== Task item ==
Transcribe every line of the data below verbatim, omitting the pictures.

== Available data ==
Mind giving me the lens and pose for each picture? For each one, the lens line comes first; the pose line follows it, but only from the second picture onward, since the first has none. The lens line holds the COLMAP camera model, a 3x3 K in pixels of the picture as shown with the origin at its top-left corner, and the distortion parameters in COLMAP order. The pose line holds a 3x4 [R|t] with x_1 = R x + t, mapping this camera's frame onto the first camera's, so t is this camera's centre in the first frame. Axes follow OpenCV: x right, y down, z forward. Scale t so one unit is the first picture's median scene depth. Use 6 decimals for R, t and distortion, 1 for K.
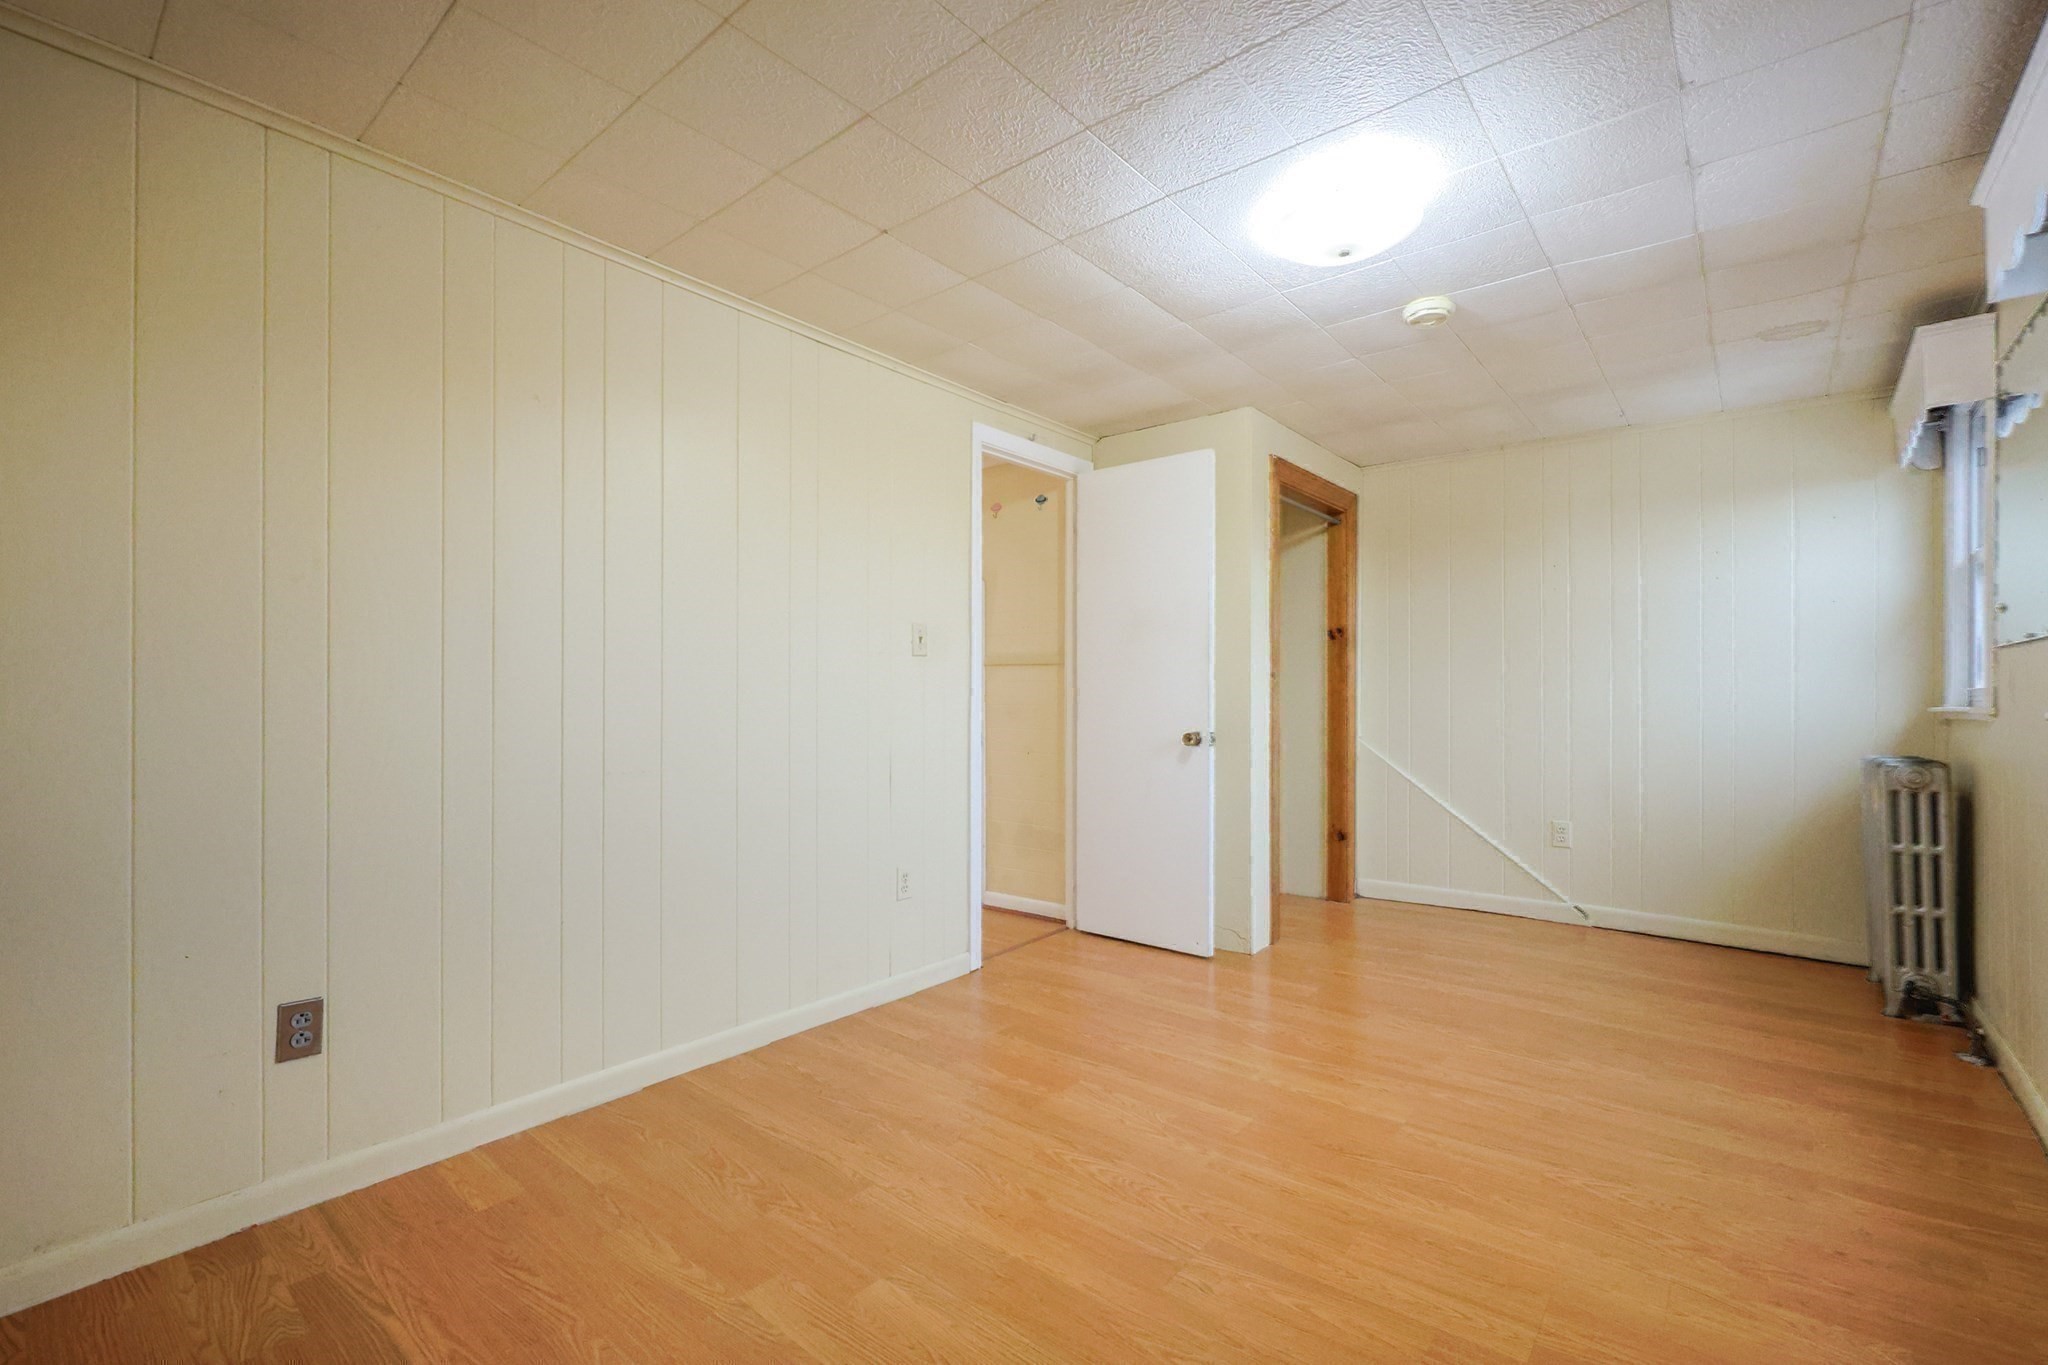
lens RADIAL K [[846.8, 0, 1022.0], [0, 846.8, 690.2], [0, 0, 1]] dist [-0.000480, 0.000445]
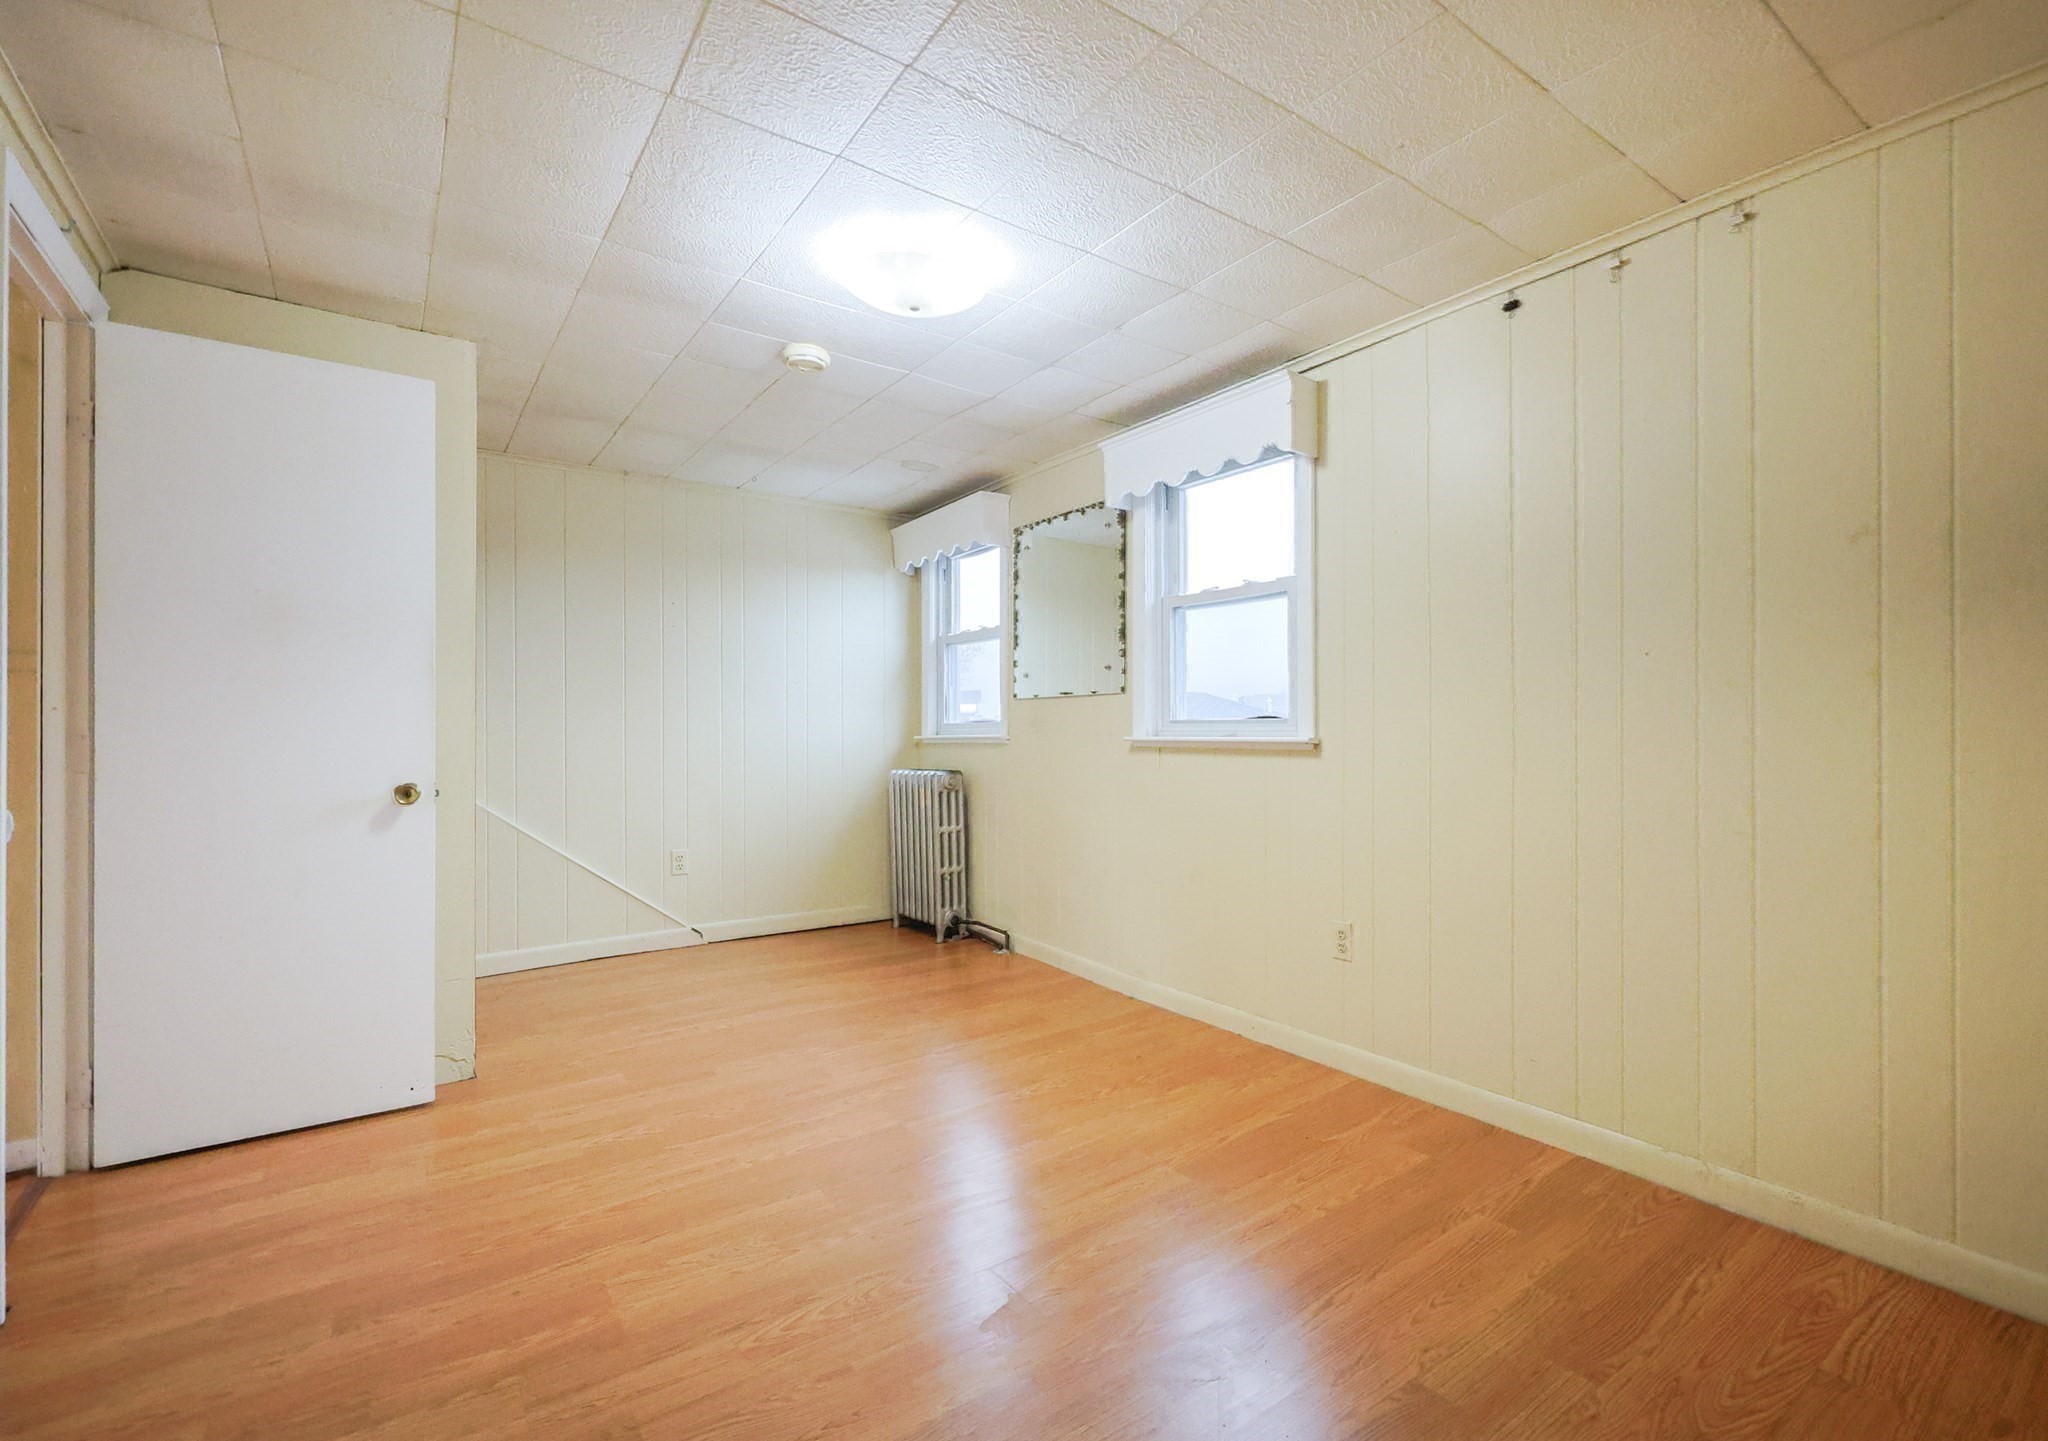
lens RADIAL K [[939.5, 0, 1024.0], [0, 939.5, 720.5], [0, 0, 1]] dist [-0.000525, -0.000482]
pose [[0.271388, 0.005320, 0.962455, -0.467101], [-0.002116, 0.999986, -0.004931, 0.001458], [-0.962468, -0.000699, 0.271395, 0.366211]]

== Exercise result ==
Mind giving me the lens and pose for each picture? For each one, the lens line comes first; the pose line follows it, but only from the second picture onward, since the first has none. The lens line holds the COLMAP camera model, a 3x3 K in pixels of the picture as shown with the origin at its top-left corner, and the distortion parameters in COLMAP order. The pose line holds a 3x4 [R|t] with x_1 = R x + t, mapping this camera's frame onto the first camera's, so t is this camera's centre in the first frame. Axes follow OpenCV: x right, y down, z forward. Scale t so one unit is the first picture's median scene depth. Use 6 decimals for R, t and distortion, 1 for K.
lens RADIAL K [[846.8, 0, 1022.0], [0, 846.8, 690.2], [0, 0, 1]] dist [-0.000480, 0.000445]
lens RADIAL K [[939.5, 0, 1024.0], [0, 939.5, 720.5], [0, 0, 1]] dist [-0.000525, -0.000482]
pose [[0.271388, 0.005320, 0.962455, -0.467101], [-0.002116, 0.999986, -0.004931, 0.001458], [-0.962468, -0.000699, 0.271395, 0.366211]]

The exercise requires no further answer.